**ABOUT THIS EXERCISE**.
Lay out every line of the items as a Markdown table with the columns "Row" and "Line", numbering the rows in order and omitting blank lines.

**SOURCE DATA**.
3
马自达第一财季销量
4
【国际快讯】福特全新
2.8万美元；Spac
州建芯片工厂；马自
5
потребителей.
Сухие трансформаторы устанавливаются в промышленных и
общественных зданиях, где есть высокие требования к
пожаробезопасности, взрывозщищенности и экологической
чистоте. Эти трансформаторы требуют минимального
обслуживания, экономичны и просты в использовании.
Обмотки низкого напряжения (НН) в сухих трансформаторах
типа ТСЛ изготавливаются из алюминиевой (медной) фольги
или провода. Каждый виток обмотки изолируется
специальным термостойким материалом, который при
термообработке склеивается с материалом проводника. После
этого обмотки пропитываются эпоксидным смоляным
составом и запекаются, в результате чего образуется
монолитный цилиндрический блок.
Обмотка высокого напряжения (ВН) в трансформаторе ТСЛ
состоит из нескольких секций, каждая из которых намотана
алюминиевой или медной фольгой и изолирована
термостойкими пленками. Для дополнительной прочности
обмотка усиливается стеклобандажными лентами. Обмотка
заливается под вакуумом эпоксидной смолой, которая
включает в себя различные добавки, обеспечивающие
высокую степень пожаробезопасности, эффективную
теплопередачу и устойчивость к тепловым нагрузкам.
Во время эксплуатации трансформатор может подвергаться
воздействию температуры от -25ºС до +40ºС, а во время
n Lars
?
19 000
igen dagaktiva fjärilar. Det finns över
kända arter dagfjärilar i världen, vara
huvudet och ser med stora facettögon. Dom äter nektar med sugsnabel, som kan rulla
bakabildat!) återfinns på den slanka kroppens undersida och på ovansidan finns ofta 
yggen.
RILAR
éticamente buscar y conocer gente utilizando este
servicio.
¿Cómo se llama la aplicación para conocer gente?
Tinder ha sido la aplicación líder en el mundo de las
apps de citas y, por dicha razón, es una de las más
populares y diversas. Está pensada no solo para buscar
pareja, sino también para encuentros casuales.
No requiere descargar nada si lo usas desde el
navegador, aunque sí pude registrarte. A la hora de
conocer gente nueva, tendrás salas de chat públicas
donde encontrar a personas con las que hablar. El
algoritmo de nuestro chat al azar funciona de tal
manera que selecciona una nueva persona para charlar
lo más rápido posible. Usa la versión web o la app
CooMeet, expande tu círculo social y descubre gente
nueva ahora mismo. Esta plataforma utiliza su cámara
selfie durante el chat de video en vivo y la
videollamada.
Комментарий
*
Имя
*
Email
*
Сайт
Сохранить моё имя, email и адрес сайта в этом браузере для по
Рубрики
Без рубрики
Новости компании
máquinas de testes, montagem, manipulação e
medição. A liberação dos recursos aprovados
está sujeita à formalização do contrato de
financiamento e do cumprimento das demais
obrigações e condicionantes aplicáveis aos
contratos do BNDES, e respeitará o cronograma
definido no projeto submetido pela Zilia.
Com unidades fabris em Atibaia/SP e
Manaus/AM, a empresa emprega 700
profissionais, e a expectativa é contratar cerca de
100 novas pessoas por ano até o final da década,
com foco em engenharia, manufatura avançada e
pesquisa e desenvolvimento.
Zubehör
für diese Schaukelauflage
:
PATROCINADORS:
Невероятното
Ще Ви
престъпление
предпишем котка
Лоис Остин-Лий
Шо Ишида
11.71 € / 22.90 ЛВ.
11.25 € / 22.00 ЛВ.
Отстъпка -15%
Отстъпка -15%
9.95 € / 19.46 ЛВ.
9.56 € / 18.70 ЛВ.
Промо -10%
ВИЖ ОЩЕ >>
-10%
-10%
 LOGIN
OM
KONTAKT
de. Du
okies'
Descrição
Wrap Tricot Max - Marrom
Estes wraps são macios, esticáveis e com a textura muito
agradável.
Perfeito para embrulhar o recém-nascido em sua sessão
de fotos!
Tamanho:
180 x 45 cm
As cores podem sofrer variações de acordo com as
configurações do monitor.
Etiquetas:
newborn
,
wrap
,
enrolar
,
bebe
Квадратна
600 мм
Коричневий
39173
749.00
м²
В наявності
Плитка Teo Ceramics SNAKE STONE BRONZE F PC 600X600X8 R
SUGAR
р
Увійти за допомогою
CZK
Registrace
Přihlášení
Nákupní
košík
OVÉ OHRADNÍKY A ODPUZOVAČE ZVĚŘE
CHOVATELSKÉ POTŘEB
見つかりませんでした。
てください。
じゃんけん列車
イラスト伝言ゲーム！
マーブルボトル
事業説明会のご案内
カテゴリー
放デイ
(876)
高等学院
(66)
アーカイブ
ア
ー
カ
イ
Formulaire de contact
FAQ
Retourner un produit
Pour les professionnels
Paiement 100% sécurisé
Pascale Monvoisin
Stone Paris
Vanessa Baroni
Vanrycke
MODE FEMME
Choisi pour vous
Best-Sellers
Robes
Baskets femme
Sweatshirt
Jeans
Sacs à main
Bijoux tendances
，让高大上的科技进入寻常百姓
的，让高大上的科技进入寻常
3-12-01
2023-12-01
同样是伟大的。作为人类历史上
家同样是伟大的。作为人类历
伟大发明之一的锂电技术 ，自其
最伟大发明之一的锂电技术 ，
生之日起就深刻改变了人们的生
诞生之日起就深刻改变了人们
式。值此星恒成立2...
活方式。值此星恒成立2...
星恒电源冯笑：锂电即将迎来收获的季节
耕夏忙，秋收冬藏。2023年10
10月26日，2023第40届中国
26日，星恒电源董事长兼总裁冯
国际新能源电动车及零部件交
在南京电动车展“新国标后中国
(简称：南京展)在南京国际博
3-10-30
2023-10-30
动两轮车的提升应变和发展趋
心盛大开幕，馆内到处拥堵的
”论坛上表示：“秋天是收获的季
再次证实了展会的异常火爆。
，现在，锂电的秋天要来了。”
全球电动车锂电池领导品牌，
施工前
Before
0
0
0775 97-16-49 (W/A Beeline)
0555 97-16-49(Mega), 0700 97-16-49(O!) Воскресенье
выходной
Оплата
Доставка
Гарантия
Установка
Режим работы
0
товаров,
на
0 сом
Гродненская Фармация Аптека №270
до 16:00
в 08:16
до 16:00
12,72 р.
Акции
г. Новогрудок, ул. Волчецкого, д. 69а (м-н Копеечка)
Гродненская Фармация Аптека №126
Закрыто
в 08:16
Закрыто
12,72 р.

**ANSWER**.
| Row | Line |
|---|---|
| 1 | 3 |
| 2 | 马自达第一财季销量 |
| 3 | 4 |
| 4 | 【国际快讯】福特全新 |
| 5 | 2.8万美元；Spac |
| 6 | 州建芯片工厂；马自 |
| 7 | 5 |
| 8 | потребителей. |
| 9 | Сухие трансформаторы устанавливаются в промышленных и |
| 10 | общественных зданиях, где есть высокие требования к |
| 11 | пожаробезопасности, взрывозщищенности и экологической |
| 12 | чистоте. Эти трансформаторы требуют минимального |
| 13 | обслуживания, экономичны и просты в использовании. |
| 14 | Обмотки низкого напряжения (НН) в сухих трансформаторах |
| 15 | типа ТСЛ изготавливаются из алюминиевой (медной) фольги |
| 16 | или провода. Каждый виток обмотки изолируется |
| 17 | специальным термостойким материалом, который при |
| 18 | термообработке склеивается с материалом проводника. После |
| 19 | этого обмотки пропитываются эпоксидным смоляным |
| 20 | составом и запекаются, в результате чего образуется |
| 21 | монолитный цилиндрический блок. |
| 22 | Обмотка высокого напряжения (ВН) в трансформаторе ТСЛ |
| 23 | состоит из нескольких секций, каждая из которых намотана |
| 24 | алюминиевой или медной фольгой и изолирована |
| 25 | термостойкими пленками. Для дополнительной прочности |
| 26 | обмотка усиливается стеклобандажными лентами. Обмотка |
| 27 | заливается под вакуумом эпоксидной смолой, которая |
| 28 | включает в себя различные добавки, обеспечивающие |
| 29 | высокую степень пожаробезопасности, эффективную |
| 30 | теплопередачу и устойчивость к тепловым нагрузкам. |
| 31 | Во время эксплуатации трансформатор может подвергаться |
| 32 | воздействию температуры от -25ºС до +40ºС, а во время |
| 33 | n Lars |
| 34 | ? |
| 35 | 19 000 |
| 36 | igen dagaktiva fjärilar. Det finns över |
| 37 | kända arter dagfjärilar i världen, vara |
| 38 | huvudet och ser med stora facettögon. Dom äter nektar med sugsnabel, som kan rulla |
| 39 | bakabildat!) återfinns på den slanka kroppens undersida och på ovansidan finns ofta  |
| 40 | yggen. |
| 41 | RILAR |
| 42 | éticamente buscar y conocer gente utilizando este |
| 43 | servicio. |
| 44 | ¿Cómo se llama la aplicación para conocer gente? |
| 45 | Tinder ha sido la aplicación líder en el mundo de las |
| 46 | apps de citas y, por dicha razón, es una de las más |
| 47 | populares y diversas. Está pensada no solo para buscar |
| 48 | pareja, sino también para encuentros casuales. |
| 49 | No requiere descargar nada si lo usas desde el |
| 50 | navegador, aunque sí pude registrarte. A la hora de |
| 51 | conocer gente nueva, tendrás salas de chat públicas |
| 52 | donde encontrar a personas con las que hablar. El |
| 53 | algoritmo de nuestro chat al azar funciona de tal |
| 54 | manera que selecciona una nueva persona para charlar |
| 55 | lo más rápido posible. Usa la versión web o la app |
| 56 | CooMeet, expande tu círculo social y descubre gente |
| 57 | nueva ahora mismo. Esta plataforma utiliza su cámara |
| 58 | selfie durante el chat de video en vivo y la |
| 59 | videollamada. |
| 60 | Комментарий |
| 61 | * |
| 62 | Имя |
| 63 | * |
| 64 | Email |
| 65 | * |
| 66 | Сайт |
| 67 | Сохранить моё имя, email и адрес сайта в этом браузере для по |
| 68 | Рубрики |
| 69 | Без рубрики |
| 70 | Новости компании |
| 71 | máquinas de testes, montagem, manipulação e |
| 72 | medição. A liberação dos recursos aprovados |
| 73 | está sujeita à formalização do contrato de |
| 74 | financiamento e do cumprimento das demais |
| 75 | obrigações e condicionantes aplicáveis aos |
| 76 | contratos do BNDES, e respeitará o cronograma |
| 77 | definido no projeto submetido pela Zilia. |
| 78 | Com unidades fabris em Atibaia/SP e |
| 79 | Manaus/AM, a empresa emprega 700 |
| 80 | profissionais, e a expectativa é contratar cerca de |
| 81 | 100 novas pessoas por ano até o final da década, |
| 82 | com foco em engenharia, manufatura avançada e |
| 83 | pesquisa e desenvolvimento. |
| 84 | Zubehör |
| 85 | für diese Schaukelauflage |
| 86 | : |
| 87 | PATROCINADORS: |
| 88 | Невероятното |
| 89 | Ще Ви |
| 90 | престъпление |
| 91 | предпишем котка |
| 92 | Лоис Остин-Лий |
| 93 | Шо Ишида |
| 94 | 11.71 € / 22.90 ЛВ. |
| 95 | 11.25 € / 22.00 ЛВ. |
| 96 | Отстъпка -15% |
| 97 | Отстъпка -15% |
| 98 | 9.95 € / 19.46 ЛВ. |
| 99 | 9.56 € / 18.70 ЛВ. |
| 100 | Промо -10% |
| 101 | ВИЖ ОЩЕ >> |
| 102 | -10% |
| 103 | -10% |
| 104 |  LOGIN |
| 105 | OM |
| 106 | KONTAKT |
| 107 | de. Du |
| 108 | okies' |
| 109 | Descrição |
| 110 | Wrap Tricot Max - Marrom |
| 111 | Estes wraps são macios, esticáveis e com a textura muito |
| 112 | agradável. |
| 113 | Perfeito para embrulhar o recém-nascido em sua sessão |
| 114 | de fotos! |
| 115 | Tamanho: |
| 116 | 180 x 45 cm |
| 117 | As cores podem sofrer variações de acordo com as |
| 118 | configurações do monitor. |
| 119 | Etiquetas: |
| 120 | newborn |
| 121 | , |
| 122 | wrap |
| 123 | , |
| 124 | enrolar |
| 125 | , |
| 126 | bebe |
| 127 | Квадратна |
| 128 | 600 мм |
| 129 | Коричневий |
| 130 | 39173 |
| 131 | 749.00 |
| 132 | м² |
| 133 | В наявності |
| 134 | Плитка Teo Ceramics SNAKE STONE BRONZE F PC 600X600X8 R |
| 135 | SUGAR |
| 136 | р |
| 137 | Увійти за допомогою |
| 138 | CZK |
| 139 | Registrace |
| 140 | Přihlášení |
| 141 | Nákupní |
| 142 | košík |
| 143 | OVÉ OHRADNÍKY A ODPUZOVAČE ZVĚŘE |
| 144 | CHOVATELSKÉ POTŘEB |
| 145 | 見つかりませんでした。 |
| 146 | てください。 |
| 147 | じゃんけん列車 |
| 148 | イラスト伝言ゲーム！ |
| 149 | マーブルボトル |
| 150 | 事業説明会のご案内 |
| 151 | カテゴリー |
| 152 | 放デイ |
| 153 | (876) |
| 154 | 高等学院 |
| 155 | (66) |
| 156 | アーカイブ |
| 157 | ア |
| 158 | ー |
| 159 | カ |
| 160 | イ |
| 161 | Formulaire de contact |
| 162 | FAQ |
| 163 | Retourner un produit |
| 164 | Pour les professionnels |
| 165 | Paiement 100% sécurisé |
| 166 | Pascale Monvoisin |
| 167 | Stone Paris |
| 168 | Vanessa Baroni |
| 169 | Vanrycke |
| 170 | MODE FEMME |
| 171 | Choisi pour vous |
| 172 | Best-Sellers |
| 173 | Robes |
| 174 | Baskets femme |
| 175 | Sweatshirt |
| 176 | Jeans |
| 177 | Sacs à main |
| 178 | Bijoux tendances |
| 179 | ，让高大上的科技进入寻常百姓 |
| 180 | 的，让高大上的科技进入寻常 |
| 181 | 3-12-01 |
| 182 | 2023-12-01 |
| 183 | 同样是伟大的。作为人类历史上 |
| 184 | 家同样是伟大的。作为人类历 |
| 185 | 伟大发明之一的锂电技术 ，自其 |
| 186 | 最伟大发明之一的锂电技术 ， |
| 187 | 生之日起就深刻改变了人们的生 |
| 188 | 诞生之日起就深刻改变了人们 |
| 189 | 式。值此星恒成立2... |
| 190 | 活方式。值此星恒成立2... |
| 191 | 星恒电源冯笑：锂电即将迎来收获的季节 |
| 192 | 耕夏忙，秋收冬藏。2023年10 |
| 193 | 10月26日，2023第40届中国 |
| 194 | 26日，星恒电源董事长兼总裁冯 |
| 195 | 国际新能源电动车及零部件交 |
| 196 | 在南京电动车展“新国标后中国 |
| 197 | (简称：南京展)在南京国际博 |
| 198 | 3-10-30 |
| 199 | 2023-10-30 |
| 200 | 动两轮车的提升应变和发展趋 |
| 201 | 心盛大开幕，馆内到处拥堵的 |
| 202 | ”论坛上表示：“秋天是收获的季 |
| 203 | 再次证实了展会的异常火爆。 |
| 204 | ，现在，锂电的秋天要来了。” |
| 205 | 全球电动车锂电池领导品牌， |
| 206 | 施工前 |
| 207 | Before |
| 208 | 0 |
| 209 | 0 |
| 210 | 0775 97-16-49 (W/A Beeline) |
| 211 | 0555 97-16-49(Mega), 0700 97-16-49(O!) Воскресенье |
| 212 | выходной |
| 213 | Оплата |
| 214 | Доставка |
| 215 | Гарантия |
| 216 | Установка |
| 217 | Режим работы |
| 218 | 0 |
| 219 | товаров, |
| 220 | на |
| 221 | 0 сом |
| 222 | Гродненская Фармация Аптека №270 |
| 223 | до 16:00 |
| 224 | в 08:16 |
| 225 | до 16:00 |
| 226 | 12,72 р. |
| 227 | Акции |
| 228 | г. Новогрудок, ул. Волчецкого, д. 69а (м-н Копеечка) |
| 229 | Гродненская Фармация Аптека №126 |
| 230 | Закрыто |
| 231 | в 08:16 |
| 232 | Закрыто |
| 233 | 12,72 р. |